Ja, schlag mich doch mal einer: Sebastian Vettel erlebt eine frustrierende Saison

Formel 1 2014

— 24.06.2014

Pechmarie Vettel: Horner glaubt an Wende, Villeneuve an Ende

Christian Horner lobt Sebastian Vettel für dessen Motivation in schwierigen Zeiten, doch Jacques Villeneuve glaubt, dass er nur aufs Abstellgleis geschoben wird



Sebastian Vettel klebt das Pech weiter an den Fersen. Der Ausfall von Spielberg war bereits der dritte in dieser Saison. In der WM-Wertung hat der Heppenheimer erneut Boden auf Teamkollege Daniel Ricciardo verloren und liegt nun 23 Zähler hinter dem Australier. Vettel ist frustriert, wie sich in der Interview-Runde nach dem Rennen zeigte, als er meinte, er habe keine große Lust zum Reden.

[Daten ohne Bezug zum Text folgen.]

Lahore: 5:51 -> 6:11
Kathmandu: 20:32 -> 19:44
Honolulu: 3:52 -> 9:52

Teamchef Christian Horner leidet mit seinem Piloten, der in den vergangenen Jahren so viele Erfolge einfahren konnte: "Für Sebastian ist das natürlich ziemlich hart. Er hat in diesem Jahr unglaublich viel Pech gehabt. Er ist bereits dreimal nicht ins Ziel gekommen und hat häufig technische Probleme", sagt er bei 'ServusTV' und macht erneut Motorenpartner Renault dafür verantwortlich: "Die große Mehrzahl der Probleme konnten wir nicht beeinflussen, die kamen vom Motor", seufzt er.

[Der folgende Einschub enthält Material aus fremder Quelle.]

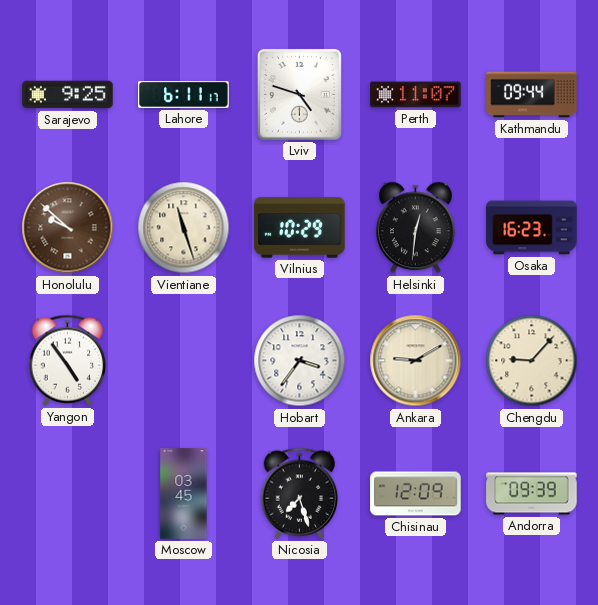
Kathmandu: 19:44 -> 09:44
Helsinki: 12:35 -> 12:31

Doch in der Stunde der Not zeige sich auch die große Stärke des vierfachen Weltmeisters. Laut Horner komme Vettel mit dieser Situation "unglaublich gut" klar: "Viele andere Fahrer hätten jetzt den Kopf hängen lassen, und ihre Motivation wäre futsch - bei ihm nicht. Er arbeitet hart und pusht das Team sogar noch", lobt er seinen Piloten. Horner ist überzeugt, dass sich das Blatt für den Deutschen, der auch in der Qualifikation deutlich gegenüber Ricciardo zurückhängt, wieder wenden wird. "Wenn sich das dann für ihn dreht, dann richtig, und dann kommen auch die Ergebnisse wieder."

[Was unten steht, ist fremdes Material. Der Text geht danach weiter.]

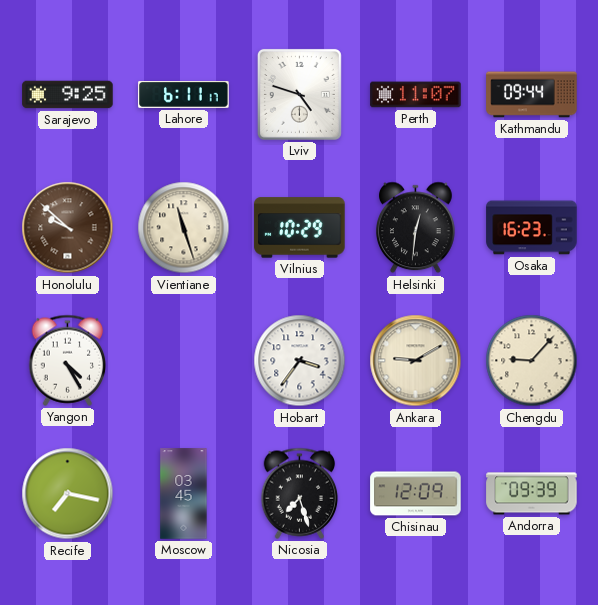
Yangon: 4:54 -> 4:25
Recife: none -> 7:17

Lauda: Vettel "unbestritten der Beste"

Das fürchtet auch die Konkurrenz von Mercedes. Für Aufsichtsratschef Niki Lauda ist Vettel sowieso "unbestritten der beste Rennfahrer, den wir heute haben", was allerdings Nico Rosberg und Lewis Hamilton nicht gerne hören dürften. Doch der Österreicher ist überzeugt: "Er hat alles, um Weltmeister zu sein, und er hat es auch bewiesen." Christian Horner stimmt zu: "Er hat seine Fähigkeiten natürlich nicht verloren. Das, was ihn erfolgreich gemacht hat, das hat er immer noch."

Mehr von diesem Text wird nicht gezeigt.